• **Material shown**:
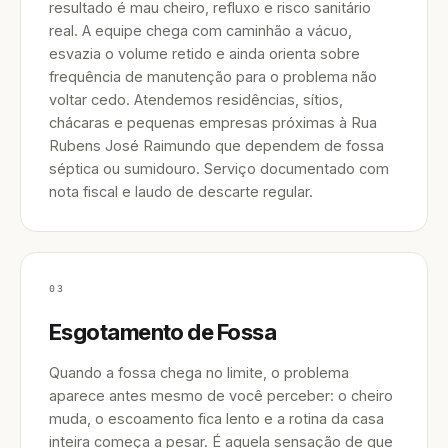
resultado é mau cheiro, refluxo e risco sanitário
real. A equipe chega com caminhão a vácuo,
esvazia o volume retido e ainda orienta sobre
frequência de manutenção para o problema não
voltar cedo. Atendemos residências, sítios,
chácaras e pequenas empresas próximas à Rua
Rubens José Raimundo que dependem de fossa
séptica ou sumidouro. Serviço documentado com
nota fiscal e laudo de descarte regular.
03
Esgotamento de Fossa
Quando a fossa chega no limite, o problema
aparece antes mesmo de você perceber: o cheiro
muda, o escoamento fica lento e a rotina da casa
inteira começa a pesar. É aquela sensação de que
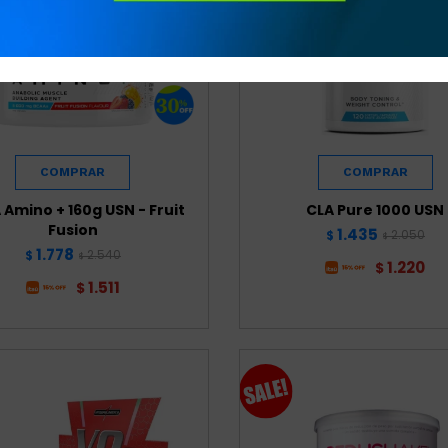
Amino + 160g USN - Fruit
CLA Pure 1000 USN
Fusion
1.435
2.050
$
$
1.778
2.540
$
$
1.220
$
1.511
$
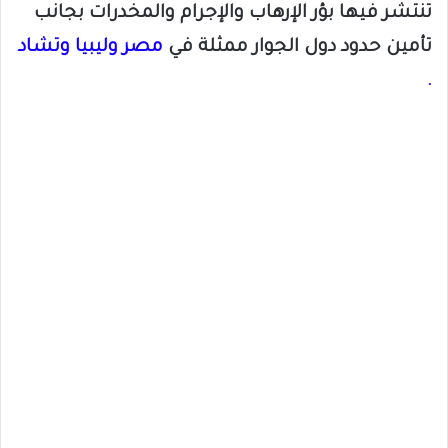
تنتشر فيها بؤر الإرهاب والإجرام والمخدرات بجانب
تأمين حدود دول الجوار ممثلة في
مصر وليبيا وتشاد
.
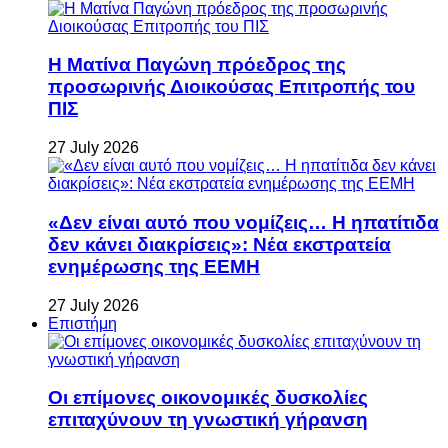
Η Ματίνα Παγώνη πρόεδρος της
προσωρινής Διοικούσας Επιτροπής του
ΠΙΣ
27 July 2026
«Δεν είναι αυτό που νομίζεις… Η ηπατίτιδα
δεν κάνει διακρίσεις»: Νέα εκστρατεία
ενημέρωσης της ΕΕΜΗ
27 July 2026
Επιστήμη
Οι επίμονες οικονομικές δυσκολίες
επιταχύνουν τη γνωστική γήρανση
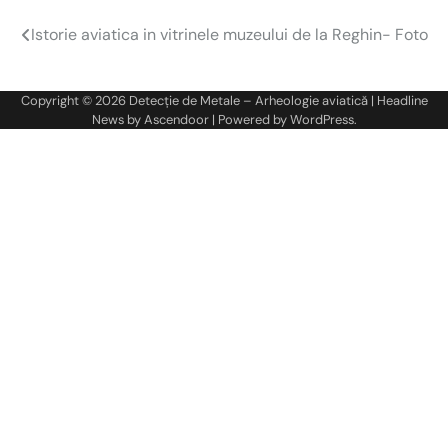
Istorie aviatica in vitrinele muzeului de la Reghin- Foto
Navigare
în
Copyright © 2026
Detecție de Metale – Arheologie aviatică
| Headline
articole
News by
Ascendoor
| Powered by
WordPress
.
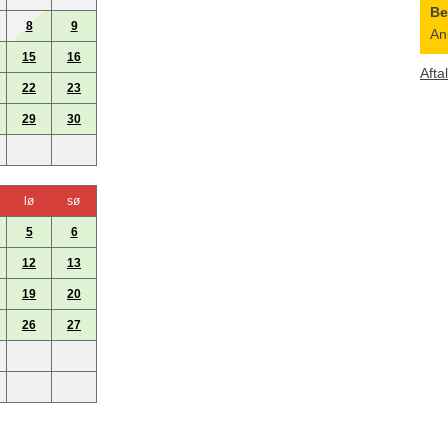
B
8
9
An
15
16
Afta
22
23
29
30
lø
sø
5
6
12
13
19
20
26
27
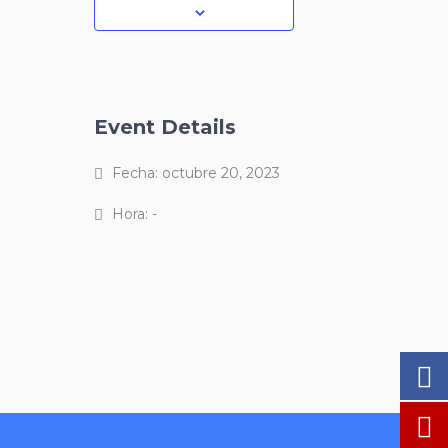
Event Details
Fecha:
octubre 20, 2023
Hora:
-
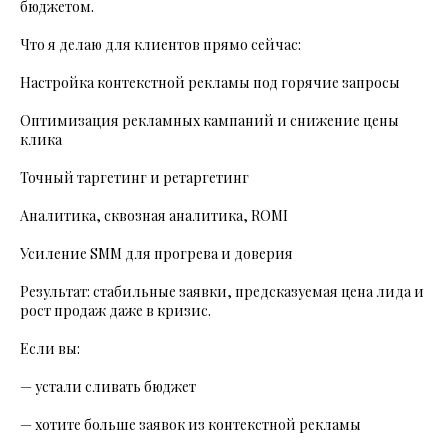
бюджетом.
Что я делаю для клиентов прямо сейчас:
Настройка контекстной рекламы под горячие запросы
Оптимизация рекламных кампаний и снижение цены
клика
Точный таргетинг и ретаргетинг
Аналитика, сквозная аналитика, ROMI
Усиление SMM для прогрева и доверия
Результат: стабильные заявки, предсказуемая цена лида и
рост продаж даже в кризис.
Если вы:
— устали сливать бюджет
— хотите больше заявок из контекстной рекламы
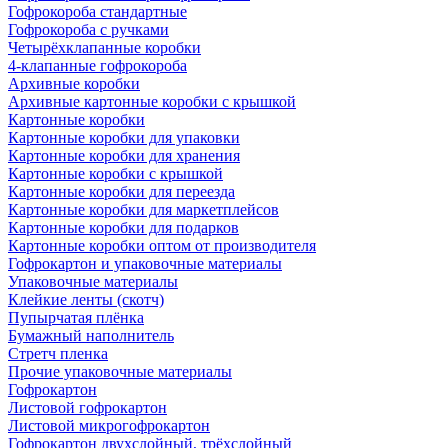
Гофрокороба стандартные
Гофрокороба с ручками
Четырёхклапанные коробки
4-клапанные гофрокороба
Архивные коробки
Архивные картонные коробки с крышкой
Картонные коробки
Картонные коробки для упаковки
Картонные коробки для хранения
Картонные коробки с крышкой
Картонные коробки для переезда
Картонные коробки для маркетплейсов
Картонные коробки для подарков
Картонные коробки оптом от производителя
Гофрокартон и упаковочные материалы
Упаковочные материалы
Клейкие ленты (скотч)
Пупырчатая плёнка
Бумажный наполнитель
Стретч пленка
Прочие упаковочные материалы
Гофрокартон
Листовой гофрокартон
Листовой микрогофрокартон
Гофрокартон двухслойный, трёхслойный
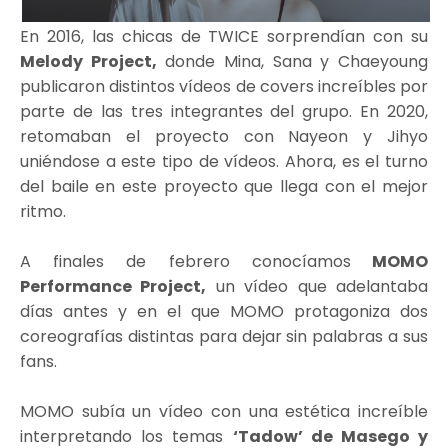
En 2016, las chicas de TWICE sorprendían con su
Melody Project,
donde Mina, Sana y Chaeyoung
publicaron distintos vídeos de covers increíbles por
parte de las tres integrantes del grupo. En 2020,
retomaban el proyecto con Nayeon y Jihyo
uniéndose a este tipo de vídeos. Ahora, es el turno
del baile en este proyecto que llega con el mejor
ritmo.
A finales de febrero conocíamos
MOMO
Performance Project,
un vídeo que adelantaba
días antes y en el que MOMO protagoniza dos
coreografías distintas para dejar sin palabras a sus
fans.
MOMO subía un vídeo con una estética increíble
interpretando los temas
‘Tadow’ de Masego y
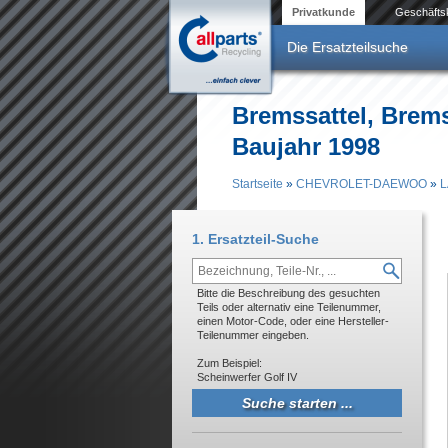
Direkt zum Inhalt
Privatkunde
Geschäfts
Die Ersatzteilsuche
Bremssattel, Br
Baujahr 1998
Startseite
»
CHEVROLET-DAEWOO
»
Sie sind hier
1. Ersatzteil-Suche
Bitte die Beschreibung des gesuchten
Teils oder alternativ eine Teilenummer,
einen Motor-Code, oder eine Hersteller-
Teilenummer eingeben.
Zum Beispiel:
Scheinwerfer Golf IV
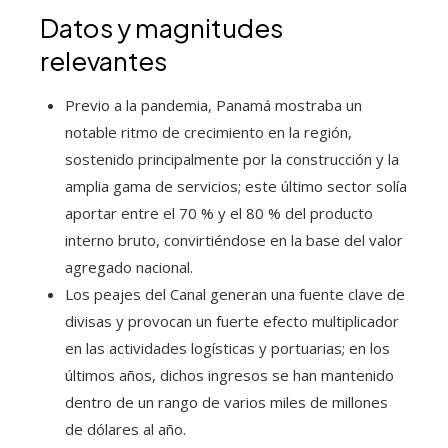
Datos y magnitudes
relevantes
Previo a la pandemia, Panamá mostraba un
notable ritmo de crecimiento en la región,
sostenido principalmente por la construcción y la
amplia gama de servicios; este último sector solía
aportar entre el 70 % y el 80 % del producto
interno bruto, convirtiéndose en la base del valor
agregado nacional.
Los peajes del Canal generan una fuente clave de
divisas y provocan un fuerte efecto multiplicador
en las actividades logísticas y portuarias; en los
últimos años, dichos ingresos se han mantenido
dentro de un rango de varios miles de millones
de dólares al año.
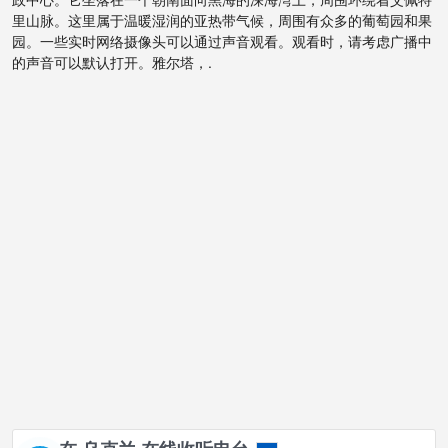
里山脉。这里属于温暖湿润的亚热带气候，周围有众多的葡萄园和果
园。一些实时网络摄像头可以通过声音观看。观看时，请考虑广播中
的声音可以默认打开。雅尔塔，.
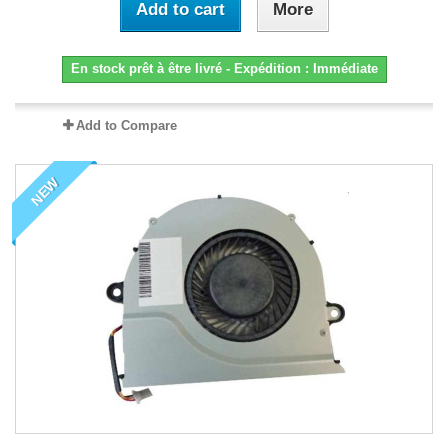
Add to cart
More
En stock prêt à être livré - Expédition : Immédiate
Add to Compare
NEW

• **About this task**:
Write out the text lines of all records above, character for character, in their original order. Leave out the pictures.

• **Problem solution**:
resultado é mau cheiro, refluxo e risco sanitário
real. A equipe chega com caminhão a vácuo,
esvazia o volume retido e ainda orienta sobre
frequência de manutenção para o problema não
voltar cedo. Atendemos residências, sítios,
chácaras e pequenas empresas próximas à Rua
Rubens José Raimundo que dependem de fossa
séptica ou sumidouro. Serviço documentado com
nota fiscal e laudo de descarte regular.
03
Esgotamento de Fossa
Quando a fossa chega no limite, o problema
aparece antes mesmo de você perceber: o cheiro
muda, o escoamento fica lento e a rotina da casa
inteira começa a pesar. É aquela sensação de que
Amino + 160g USN - Fruit
CLA Pure 1000 USN
Fusion
1.435
2.050
$
$
1.778
2.540
$
$
1.220
$
1.511
$
تنتشر فيها بؤر الإرهاب والإجرام والمخدرات بجانب
تأمين حدود دول الجوار ممثلة في
مصر وليبيا وتشاد
.
Η Ματίνα Παγώνη πρόεδρος της
προσωρινής Διοικούσας Επιτροπής του
ΠΙΣ
27 July 2026
«Δεν είναι αυτό που νομίζεις… Η ηπατίτιδα
δεν κάνει διακρίσεις»: Νέα εκστρατεία
ενημέρωσης της ΕΕΜΗ
27 July 2026
Επιστήμη
Οι επίμονες οικονομικές δυσκολίες
επιταχύνουν τη γνωστική γήρανση
Istorie aviatica in vitrinele muzeului de la Reghin- Foto
Navigare
în
Copyright © 2026
Detecție de Metale – Arheologie aviatică
| Headline
articole
News by
Ascendoor
| Powered by
WordPress
.
B
8
9
An
15
16
Afta
22
23
29
30
lø
sø
5
6
12
13
19
20
26
27
Event Details
Fecha:
octubre 20, 2023
Hora:
-
бюджетом.
Что я делаю для клиентов прямо сейчас:
Настройка контекстной рекламы под горячие запросы
Оптимизация рекламных кампаний и снижение цены
клика
Точный таргетинг и ретаргетинг
Аналитика, сквозная аналитика, ROMI
Усиление SMM для прогрева и доверия
Результат: стабильные заявки, предсказуемая цена лида и
рост продаж даже в кризис.
Если вы:
— устали сливать бюджет
— хотите больше заявок из контекстной рекламы
Гофрокороба стандартные
Гофрокороба с ручками
Четырёхклапанные коробки
4-клапанные гофрокороба
Архивные коробки
Архивные картонные коробки с крышкой
Картонные коробки
Картонные коробки для упаковки
Картонные коробки для хранения
Картонные коробки с крышкой
Картонные коробки для переезда
Картонные коробки для маркетплейсов
Картонные коробки для подарков
Картонные коробки оптом от производителя
Гофрокартон и упаковочные материалы
Упаковочные материалы
Клейкие ленты (скотч)
Пупырчатая плёнка
Бумажный наполнитель
Стретч пленка
Прочие упаковочные материалы
Гофрокартон
Листовой гофрокартон
Листовой микрогофрокартон
Гофрокартон двухслойный, трёхслойный
En 2016, las chicas de TWICE sorprendían con su
Melody Project,
donde Mina, Sana y Chaeyoung
publicaron distintos vídeos de covers increíbles por
parte de las tres integrantes del grupo. En 2020,
retomaban el proyecto con Nayeon y Jihyo
uniéndose a este tipo de vídeos. Ahora, es el turno
del baile en este proyecto que llega con el mejor
ritmo.
A finales de febrero conocíamos
MOMO
Performance Project,
un vídeo que adelantaba
días antes y en el que MOMO protagoniza dos
coreografías distintas para dejar sin palabras a sus
fans.
MOMO subía un vídeo con una estética increíble
interpretando los temas
‘Tadow’ de Masego y
Direkt zum Inhalt
Privatkunde
Geschäfts
Die Ersatzteilsuche
Bremssattel, Br
Baujahr 1998
Startseite
»
CHEVROLET-DAEWOO
»
Sie sind hier
1. Ersatzteil-Suche
Bitte die Beschreibung des gesuchten
Teils oder alternativ eine Teilenummer,
einen Motor-Code, oder eine Hersteller-
Teilenummer eingeben.
Zum Beispiel:
Scheinwerfer Golf IV
Datos y magnitudes
relevantes
Previo a la pandemia, Panamá mostraba un
notable ritmo de crecimiento en la región,
sostenido principalmente por la construcción y la
amplia gama de servicios; este último sector solía
aportar entre el 70 % y el 80 % del producto
interno bruto, convirtiéndose en la base del valor
agregado nacional.
Los peajes del Canal generan una fuente clave de
divisas y provocan un fuerte efecto multiplicador
en las actividades logísticas y portuarias; en los
últimos años, dichos ingresos se han mantenido
dentro de un rango de varios miles de millones
de dólares al año.
里山脉。这里属于温暖湿润的亚热带气候，周围有众多的葡萄园和果
园。一些实时网络摄像头可以通过声音观看。观看时，请考虑广播中
的声音可以默认打开。雅尔塔，.
Add to cart
More
En stock prêt à être livré - Expédition : Immédiate
Add to Compare
NEW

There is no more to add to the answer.